• _WRITTEN EXERCISE 1_:
According to the article on movie-making, what is Rorschach's mask?

Archive | CGI or Makeup? The Evolving Art of Making Movies

CGI or Makeup? The Evolving Art of Making Movies

By Colin Ellis

It’s a mask so fascinating viewers can’t take their eyes off it.

Bringing to life Rorschach, the most infamous character in the classic graphic novel Watchmen, was one of the challenges for Zack Snyder when he adapted the novel by Alan Moore and Dave Gibbons into a feature film in 2009.

Dressed like a detective from a film noir, Rorschach is arguably the most dangerous and compelling character in Moore and Gibbons’s book, an uncompromising anti-hero alienated from the rest of society. Part of what makes him so fascinating is his mask – a cloth with a constantly morphing inkblot. The designs they create are ambiguous patterns similar to the character’s namesake, a Rorschach test. They appear to have a mind of their own. They move across his face like liquid and are in some ways a reflection of the character himself: morally ambiguous and deeply mysterious.

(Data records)
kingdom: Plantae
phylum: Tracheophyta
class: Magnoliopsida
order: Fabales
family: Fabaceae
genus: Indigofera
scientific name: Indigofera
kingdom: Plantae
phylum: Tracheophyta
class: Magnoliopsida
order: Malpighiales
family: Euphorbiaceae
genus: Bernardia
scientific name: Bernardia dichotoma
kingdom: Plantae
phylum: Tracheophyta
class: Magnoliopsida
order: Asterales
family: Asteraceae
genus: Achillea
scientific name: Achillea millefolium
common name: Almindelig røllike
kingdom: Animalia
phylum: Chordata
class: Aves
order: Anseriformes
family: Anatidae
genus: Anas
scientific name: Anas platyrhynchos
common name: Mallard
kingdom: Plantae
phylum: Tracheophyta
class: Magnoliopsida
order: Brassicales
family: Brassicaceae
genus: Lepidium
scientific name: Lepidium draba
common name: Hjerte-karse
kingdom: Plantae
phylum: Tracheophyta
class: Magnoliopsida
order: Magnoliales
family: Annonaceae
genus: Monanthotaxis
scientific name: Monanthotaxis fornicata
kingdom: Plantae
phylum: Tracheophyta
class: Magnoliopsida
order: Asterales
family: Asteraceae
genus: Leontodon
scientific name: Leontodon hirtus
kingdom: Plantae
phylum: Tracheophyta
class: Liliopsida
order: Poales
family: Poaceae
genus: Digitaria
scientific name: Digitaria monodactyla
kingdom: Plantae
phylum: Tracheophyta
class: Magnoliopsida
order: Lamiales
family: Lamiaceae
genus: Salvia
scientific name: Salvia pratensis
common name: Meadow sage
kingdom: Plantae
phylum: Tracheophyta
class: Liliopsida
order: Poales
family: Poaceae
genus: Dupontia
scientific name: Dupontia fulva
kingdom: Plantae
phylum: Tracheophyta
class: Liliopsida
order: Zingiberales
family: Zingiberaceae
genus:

• _WRITTEN EXERCISE 2_:
Copy out the entries line for line, starting with the first line of the entries and going on through the line that contains "family: Annonaceae".

• _FINAL RESULT 1_:
A cloth with a constantly morphing inkblot.

• _FINAL RESULT 2_:
kingdom: Plantae
phylum: Tracheophyta
class: Magnoliopsida
order: Fabales
family: Fabaceae
genus: Indigofera
scientific name: Indigofera
kingdom: Plantae
phylum: Tracheophyta
class: Magnoliopsida
order: Malpighiales
family: Euphorbiaceae
genus: Bernardia
scientific name: Bernardia dichotoma
kingdom: Plantae
phylum: Tracheophyta
class: Magnoliopsida
order: Asterales
family: Asteraceae
genus: Achillea
scientific name: Achillea millefolium
common name: Almindelig røllike
kingdom: Animalia
phylum: Chordata
class: Aves
order: Anseriformes
family: Anatidae
genus: Anas
scientific name: Anas platyrhynchos
common name: Mallard
kingdom: Plantae
phylum: Tracheophyta
class: Magnoliopsida
order: Brassicales
family: Brassicaceae
genus: Lepidium
scientific name: Lepidium draba
common name: Hjerte-karse
kingdom: Plantae
phylum: Tracheophyta
class: Magnoliopsida
order: Magnoliales
family: Annonaceae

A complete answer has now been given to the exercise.